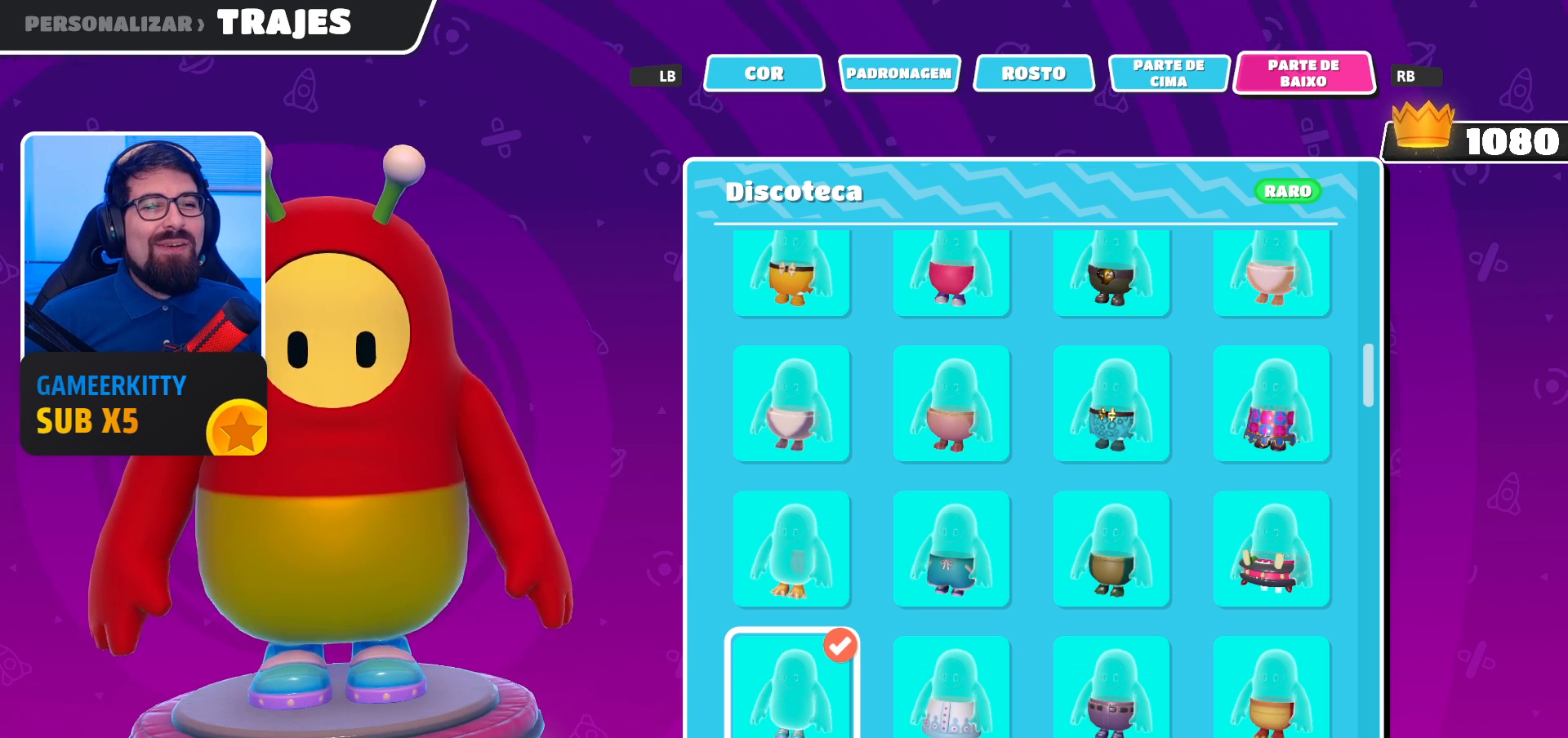
{"buttons": [], "left_stick": "center", "right_stick": "center", "events": []}
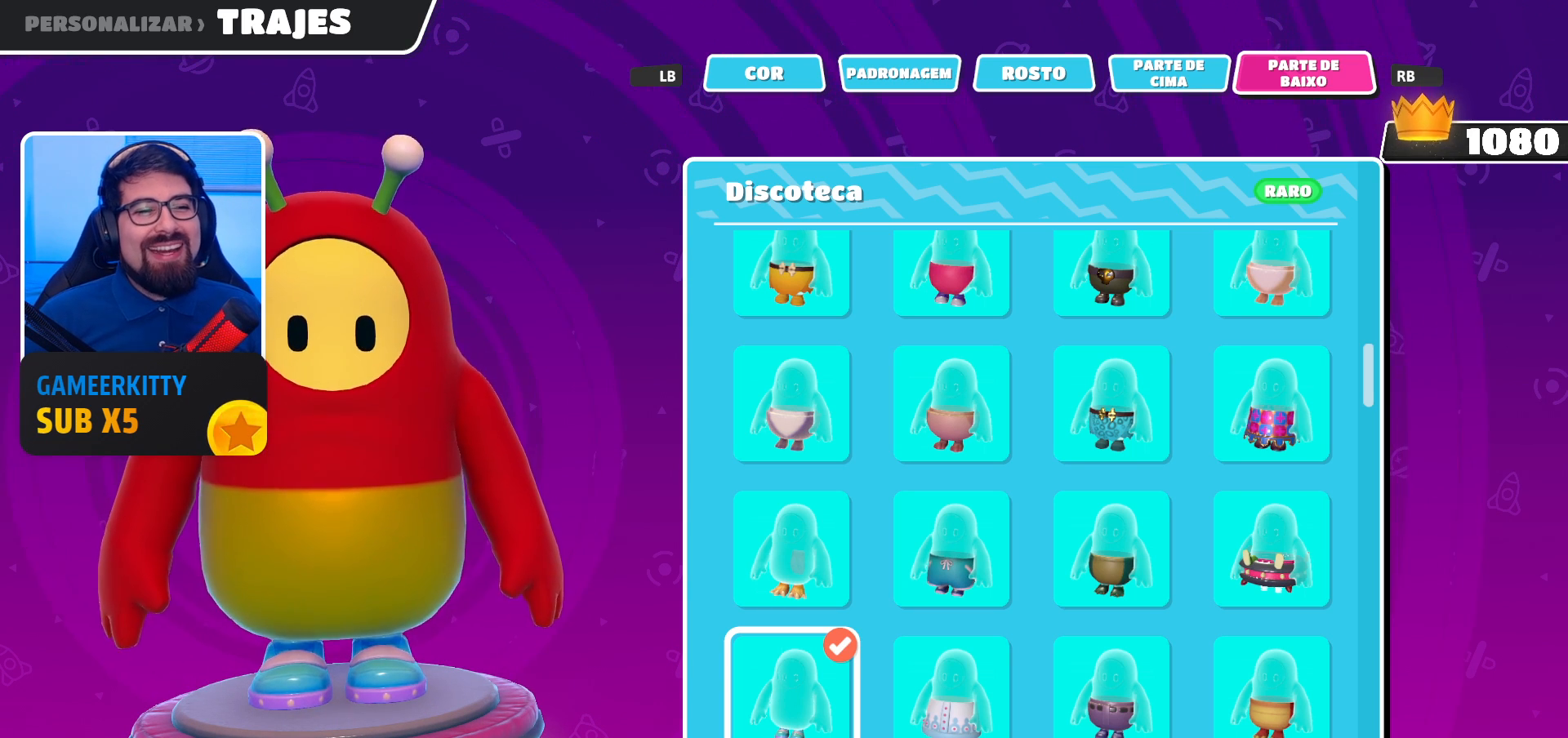
{"buttons": [], "left_stick": "center", "right_stick": "center", "events": []}
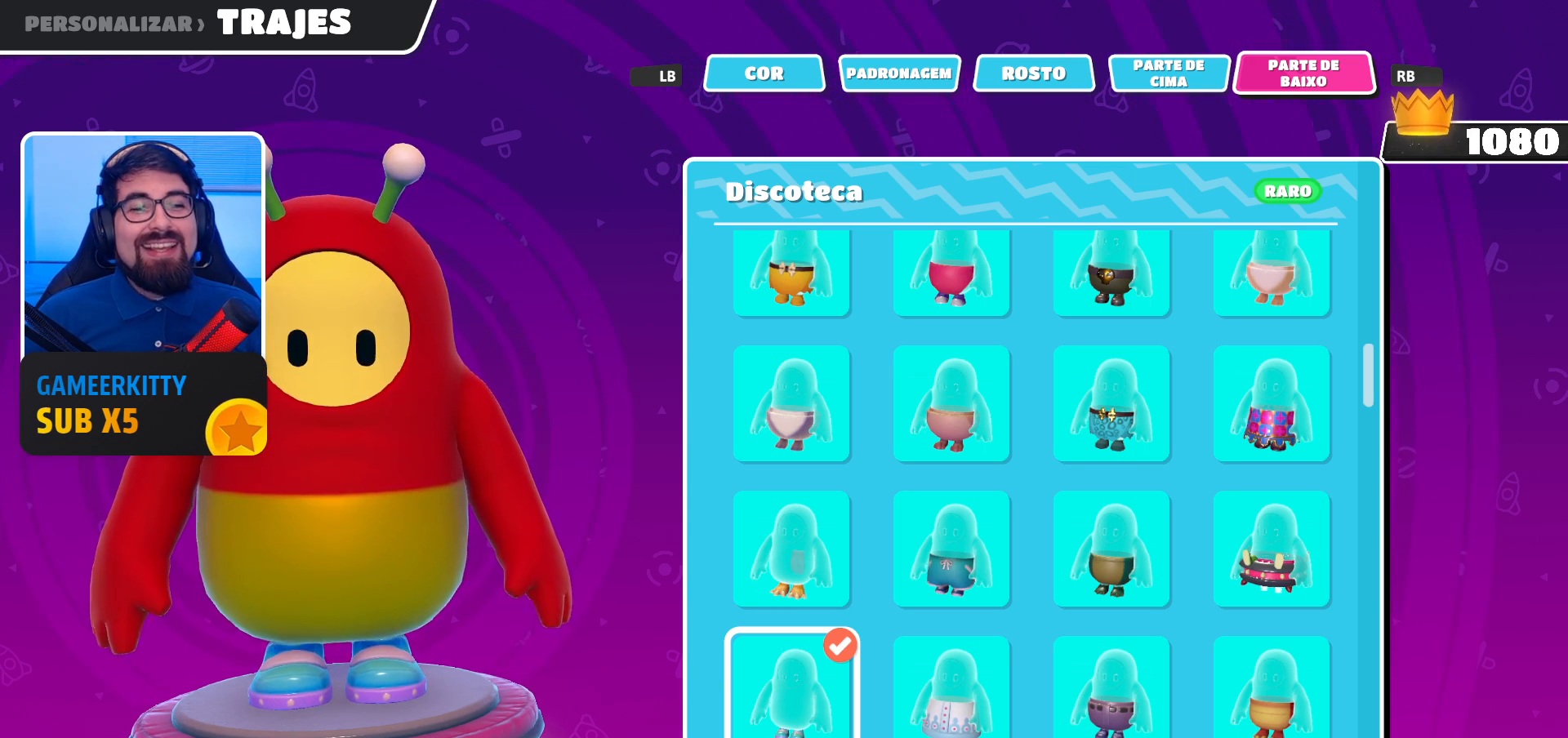
{"buttons": [], "left_stick": "center", "right_stick": "center", "events": []}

WORK REQUEST: Copy all the lines of data exactly as they appear, dropping any images.

SOLVED EXERCISE:
{"buttons": [], "left_stick": "center", "right_stick": "center", "events": []}
{"buttons": [], "left_stick": "center", "right_stick": "center", "events": []}
{"buttons": [], "left_stick": "center", "right_stick": "center", "events": []}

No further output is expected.